For some time now, there has become something of a sport out of the mockery and ridicule of mainstream leftist blogs across the internet. People have found that they can get lots of attention online, lots of likes and RTs, by making posts on social media making fun of articles on these awful sites. This was popularized during the heyday of GamerGate, though it originated many years ago on places like 4chan’s /v/ board.
— That L△ughing Pooka (@TheQuQu) March 23, 2017
The nonsense and misinformation coming from these sites absolutely must be countered if we are to ever heal the divisions in the gaming community. Though I think that some of the arguments used against these articles, such as any variation on “this article is stupid,” aren’t very strong, that is not what I wish to talk about in this post.
What I want to bring up is the way that some who play this game have gotten lazy, and how their laziness has actually hindered the end goal of it. What I’ve noticed is that many who take part in this game have stopped using archive links, and instead simply either screencap the article or even quote tweet it. Because of this laziness, social media posts mocking these articles have the unintended effect of driving traffic to the sites that they hate so much.
See, the people who work for clickbait blogs like Kotaku do not care that most of the internet thinks that they’re complete morons. They already have what is one of the worst jobs on the planet, worse than shoveling animal dung or working at Walmart, so they do not care about your personal opinion of them. These people are already complete losers who are just doing this for a paycheck, so they have nowhere left to fall.
Granted, there are plenty of good blogs across the internet, that are not owned by large for-profit corporations, that provide quality content that is interesting to read and actually informative. There are also blogs that provide content that is quite humorous, often of a satirical nature. So I don’t mean to say that all bloggers are losers, but there does exist a subset of them which care about traffic numbers above all else, and the quality of their content reflects such.
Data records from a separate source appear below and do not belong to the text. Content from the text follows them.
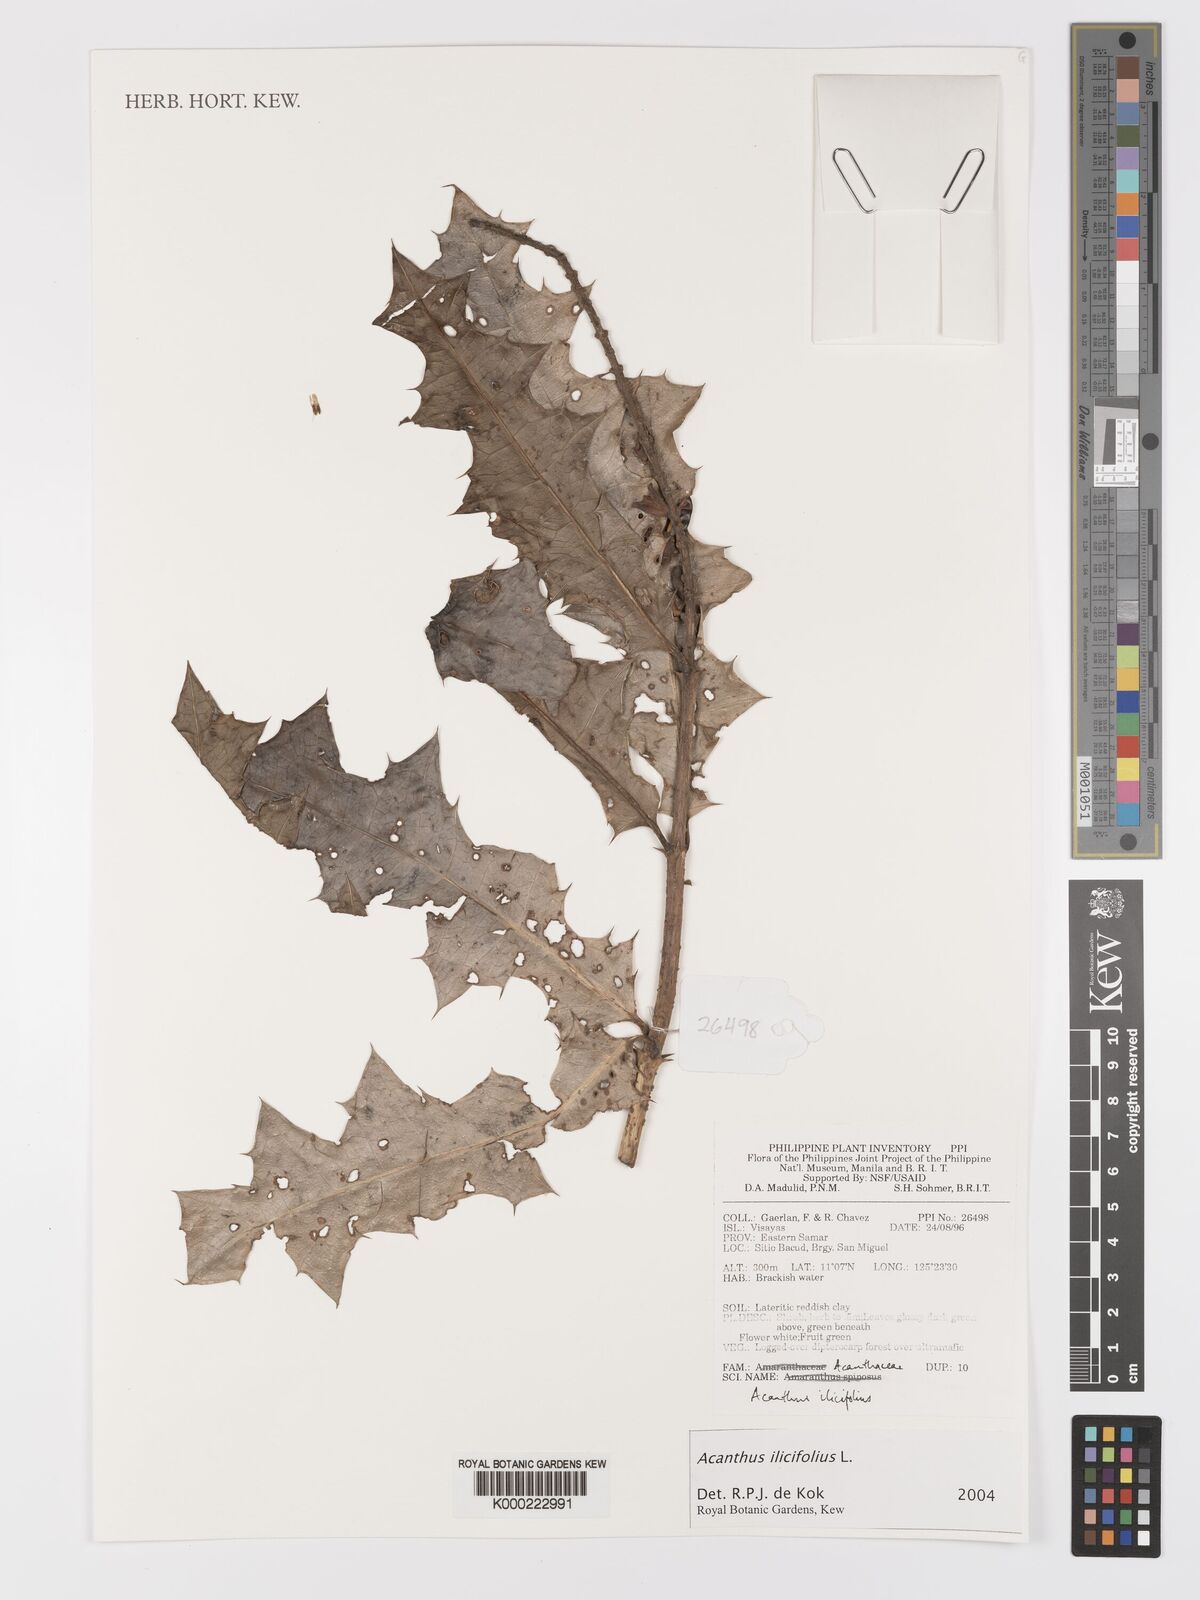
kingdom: Plantae
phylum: Tracheophyta
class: Magnoliopsida
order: Lamiales
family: Acanthaceae
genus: Acanthus
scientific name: Acanthus ilicifolius
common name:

See, the goal of these clickbait blogs is to amass as much traffic as they possibly can, not just for ad revenue but also to gain third party investments. They do not care how long the users stay on their site, because just loading the page and clicking away still adds to their traffic numbers. It doesn’t matter to them if anyone actually reads the articles that they fart out, because they’ve already got you once you load the page.
So when you quote tweet Twitter posts that contain links to these sites, you are still driving traffic to them, even though you’re criticizing their articles. I’m convinced that Twitter introduced the quote tweeting feature in response to the use of archive links to deny clickbait sites traffic. They knew that their users sharing archive links was hurting their profits, so they incentivized people to be too lazy to bother with them.
Even if you just screencap parts of the article to mock, there will still be people who want to check out the full post, either because want to see the context or because they want to verify that it’s real. With how many fake screencaps there are out there of Kotaku articles, it’s completely understandable for someone to type the headline into a Google search and click on it. But this is still driving traffic to these blogs, so when you screencap an article, you also need to include the archive link with said screencap, so that other users can verify that it’s real.
Sure, all of this is harder to do than simply clicking a couple buttons, but it’s important that we take the time to do this properly. If you don’t like clickbait articles that spread misinformation, then you should be giving the sites that post them as little traffic as possible. Your goal should basically be to destroy these sites by denying them traffic, so that they cannot earn enough money to continue on.
The business model of these sites is basically to make you angry by either lying to you or calling you entitled or a misogynist or whatever other nonsense they come up with. Before we can fix the larger issues within gaming, this entire business model of misinforming the public needs to be destroyed. And the only way we can do that is by denying them our business and encouraging others to do likewise.